Genome and transcriptome sequencing require orders of magnitude more starting material than what is found in an individual cell, pushing the limits of amplification technology. Handling such small quantities means that degradation, sample loss and contamination can have a pronounced effect on sequence quality and robustness. Heavy amplification also propagates errors and biases, which can lead to uneven coverage, noise and inaccurate quantification.

Workflows for amplifying and sequencing the RNA or genomic DNA of a cell. MDA, multiple displacement amplification; RT, reverse transcription; IVT, in vitro transcription. Credit: Marina Corral Spence

Recent technical advances have helped mitigate these challenges, making single-cell sequencing an appealing way to address an expanding set of problems. Rare cell types, heterogeneous samples, phenotypes associated with mosaicism or variability, and microbes that cannot be cultured are good candidates for single-cell approaches. Single-cell sequencing can enable the discovery of clonal mutations, cryptic cell types or transcriptional features that would be diluted or averaged out in bulk tissue.

Picking the right cell

Micromanipulation is a precise but laborious way to target a single cell, and microcapillaries can be used to extract a cell's contents directly. Many tissues can be dissociated to produce cell suspensions, which are easier to handle and allow cells expressing specific markers to be enriched with a cell sorter. Instruments that trap very rare cells on the basis of their surface markers are also being used to isolate tumor cells that circulate in blood.

Single transcriptomes

Many single-cell RNA sequencing protocols are now available, though every variation begins with the conversion of RNA to the first strand of complementary DNA (cDNA) by reverse transcriptase. Some methods sequence full transcripts and others sequence tags only at the 5′ or 3′ end.

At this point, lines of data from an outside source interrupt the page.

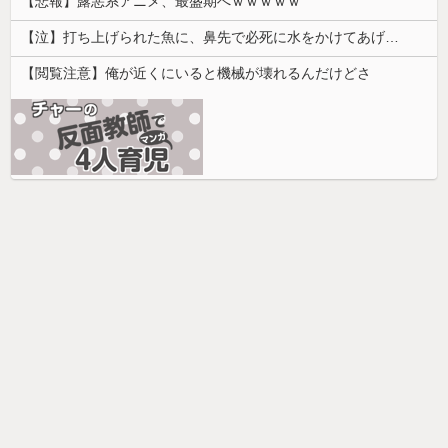
【悲報】露悪系アニメ、最盛期へｗｗｗｗｗ
【泣】打ち上げられた魚に、鼻先で必死に水をかけてあげる犬が話題
【閲覧注意】俺が近くにいると機械が壊れるんだけどさ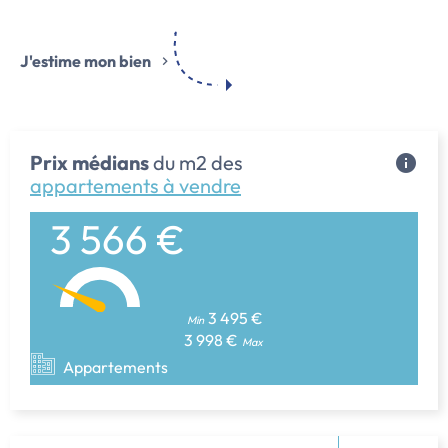
J'estime mon bien
Prix médians
du m2 des
appartements à vendre
3 566 €
3 495 €
Min
3 998 €
Max
Appartements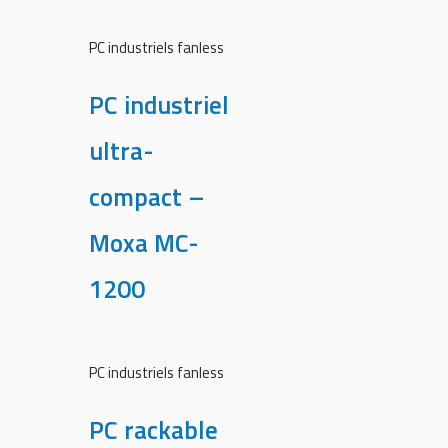
PC industriels fanless
PC industriel
ultra-
compact –
Moxa MC-
1200
PC industriels fanless
PC rackable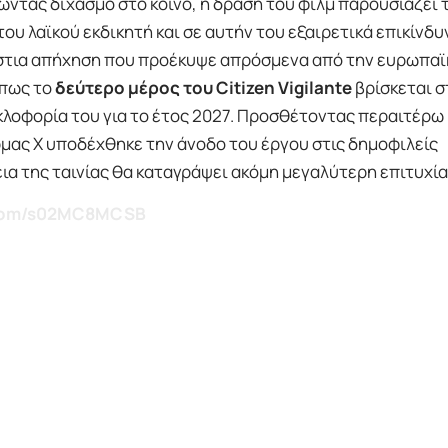
ώντας διχασμό στο κοινό, η δράση του φιλμ παρουσιάζει 
υ λαϊκού εκδικητή και σε αυτήν του εξαιρετικά επικίνδυ
στια απήχηση που προέκυψε απρόσμενα από την ευρωπαϊ
 πως το
δεύτερο μέρος του Citizen Vigilante
βρίσκεται σ
κλοφορία του για το έτος 2027. Προσθέτοντας περαιτέρω
ρμας X υποδέχθηκε την άνοδο του έργου στις δημοφιλείς
εια της ταινίας θα καταγράψει ακόμη μεγαλύτερη επιτυχία
r.com/s02MC8MCSB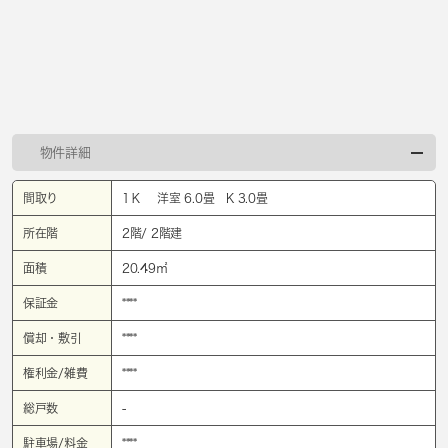
物件詳細
間取り
1Ｋ 洋室 6.0畳 K 3.0畳
所在階
2階/ 2階建
面積
20.49㎡
保証金
****
償却・敷引
****
権利金/雑費
****
総戸数
-
駐車場/料金
****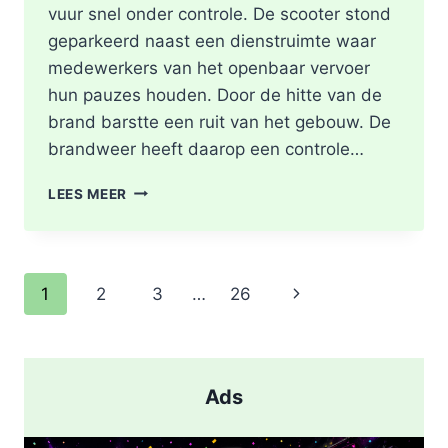
vuur snel onder controle. De scooter stond
geparkeerd naast een dienstruimte waar
medewerkers van het openbaar vervoer
hun pauzes houden. Door de hitte van de
brand barstte een ruit van het gebouw. De
brandweer heeft daarop een controle…
SCOOTER
LEES MEER
UITGEBRAND,
RUIT
BESCHADIGD
BIJ
Paginanavigatie
Volgende
1
2
3
…
26
STATION
KRALINGSE
pagina
ZOOM
IN
ROTTERDAM
Ads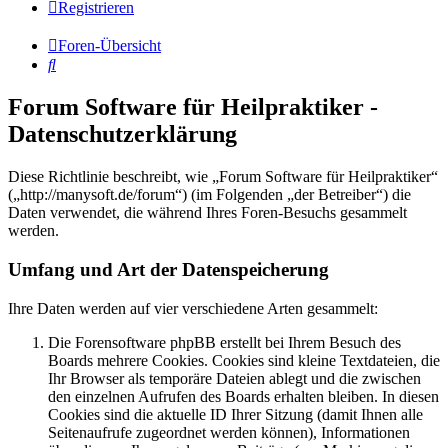
Registrieren
Foren-Übersicht
Suche
Forum Software für Heilpraktiker -
Datenschutzerklärung
Diese Richtlinie beschreibt, wie „Forum Software für Heilpraktiker“
(„http://manysoft.de/forum“) (im Folgenden „der Betreiber“) die
Daten verwendet, die während Ihres Foren-Besuchs gesammelt
werden.
Umfang und Art der Datenspeicherung
Ihre Daten werden auf vier verschiedene Arten gesammelt:
Die Forensoftware phpBB erstellt bei Ihrem Besuch des
Boards mehrere Cookies. Cookies sind kleine Textdateien, die
Ihr Browser als temporäre Dateien ablegt und die zwischen
den einzelnen Aufrufen des Boards erhalten bleiben. In diesen
Cookies sind die aktuelle ID Ihrer Sitzung (damit Ihnen alle
Seitenaufrufe zugeordnet werden können), Informationen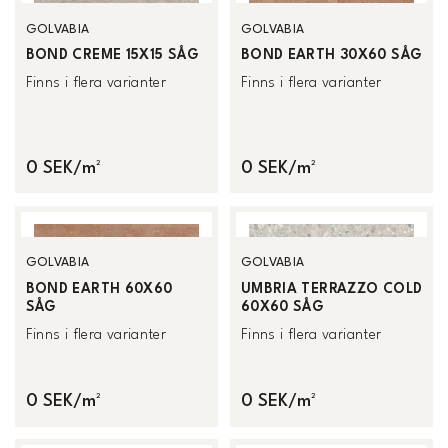
GOLVABIA
GOLVABIA
BOND CREME 15X15 SÅG
BOND EARTH 30X60 SÅG
Finns i flera varianter
Finns i flera varianter
0 SEK/m²
0 SEK/m²
GOLVABIA
GOLVABIA
BOND EARTH 60X60
UMBRIA TERRAZZO COLD
SÅG
60X60 SÅG
Finns i flera varianter
Finns i flera varianter
0 SEK/m²
0 SEK/m²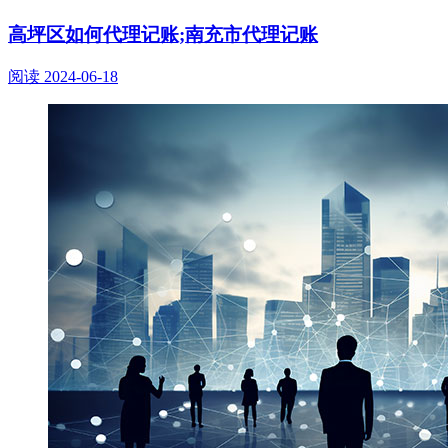
高坪区如何代理记账;南充市代理记账
阅读
2024-06-18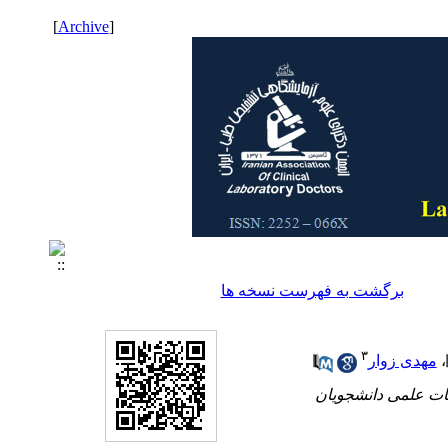
]
Archive
[
برگشت به فهرست نسخه ها
۳
،
مهدی زوار
 مرکز تحقیقات علمی دانشجویان (SSRC)، مرکز تحقیقات علمی دانشجویان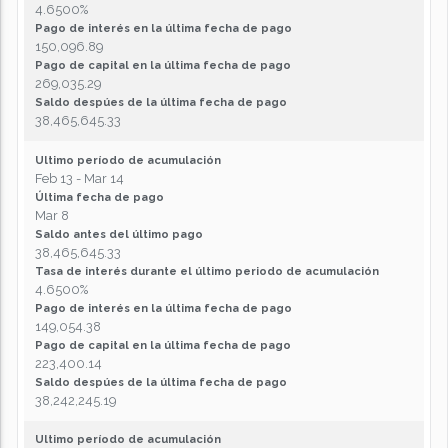
4.6500%
Pago de interés en la última fecha de pago
150,096.89
Pago de capital en la última fecha de pago
269,035.29
Saldo despúes de la última fecha de pago
38,465,645.33
Ultimo período de acumulación
Feb 13 - Mar 14
Última fecha de pago
Mar 8
Saldo antes del último pago
38,465,645.33
Tasa de interés durante el último periodo de acumulación
4.6500%
Pago de interés en la última fecha de pago
149,054.38
Pago de capital en la última fecha de pago
223,400.14
Saldo despúes de la última fecha de pago
38,242,245.19
Ultimo período de acumulación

The common goal of these methods is to capture the original RNA population and amplify it evenly and accurately. Capture efficiency is influenced by how comprehensively reverse transcriptase samples RNA from the cell—a stochastic process that can be improved using small reaction volumes and, potentially, better enzymes. In addition, a technique known as template switching may ensure that a greater proportion of captured transcripts are full length.

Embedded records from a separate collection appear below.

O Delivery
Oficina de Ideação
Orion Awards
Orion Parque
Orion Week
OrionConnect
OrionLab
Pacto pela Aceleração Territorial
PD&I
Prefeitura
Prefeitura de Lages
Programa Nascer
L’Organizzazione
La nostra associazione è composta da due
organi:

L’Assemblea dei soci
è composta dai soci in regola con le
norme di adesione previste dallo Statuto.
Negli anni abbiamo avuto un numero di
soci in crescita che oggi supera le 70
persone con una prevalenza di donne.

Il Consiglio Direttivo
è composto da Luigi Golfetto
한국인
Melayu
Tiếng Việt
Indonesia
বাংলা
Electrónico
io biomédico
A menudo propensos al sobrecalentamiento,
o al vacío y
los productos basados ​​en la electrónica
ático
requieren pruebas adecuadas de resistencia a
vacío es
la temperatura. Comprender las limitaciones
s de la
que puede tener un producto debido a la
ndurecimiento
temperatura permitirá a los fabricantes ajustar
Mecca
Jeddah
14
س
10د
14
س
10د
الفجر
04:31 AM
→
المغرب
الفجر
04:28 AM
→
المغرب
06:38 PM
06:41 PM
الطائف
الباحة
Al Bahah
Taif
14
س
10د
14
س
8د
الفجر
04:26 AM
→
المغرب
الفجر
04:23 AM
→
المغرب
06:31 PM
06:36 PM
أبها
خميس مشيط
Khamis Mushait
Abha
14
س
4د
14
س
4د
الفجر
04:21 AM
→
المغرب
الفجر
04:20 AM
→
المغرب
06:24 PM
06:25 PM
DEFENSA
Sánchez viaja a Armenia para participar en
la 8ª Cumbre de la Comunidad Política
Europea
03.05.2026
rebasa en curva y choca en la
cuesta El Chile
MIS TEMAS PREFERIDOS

Amplification can also be improved by minimizing the number of cycles, inhibiting primer byproduct amplification by 'suppression PCR', and pooling barcoded cDNA from different samples to provide enough starting material for linear amplification by in vitro transcription. Unique molecular identifier sequences can also be used to label individual RNA molecules, allowing the absolute number of original molecules to be counted directly even after subsequent (uneven) amplification.

Single genomes

Whole-genome amplification starts with a tiny amount of material: just a single molecule of DNA. This makes uneven coverage and preferential amplification of one allele—or loss, known as allelic dropout—a widespread problem. The most common approach is multiple displacement amplification, which uses random primers that bind throughout the genome and a polymerase that can displace other fragments on the same template that it copies, forming iterative branching structures that massively amplify DNA. Early cycles have a strong effect on the uniformity of amplification. One variation uses special primers that cause amplicons to form closed loops and prevent further copying, allowing a few cycles of linear amplification prior to PCR. Scaling up and monitoring reactions in real time can help to overcome low success rates in genome amplification, and lower-input sequencing library preparations that rely on less amplification are another promising direction.

One cell for all

Scaling up is important to ensure that biological variability is well sampled in single-cell studies. Microfluidics or microwell technologies provide higher throughput and standardized handling, and are often efficient because reactions are concentrated in small volumes; however, microfluidics can be restricted to certain cell size ranges. Barcoding and pooling will also help to increase throughput.

Technologies for single-cell amplification and sequencing are maturing. As the cost and ease of examining individual cells improves, the approach will enter the hands of more researchers as a standard tool for understanding biology at high resolution.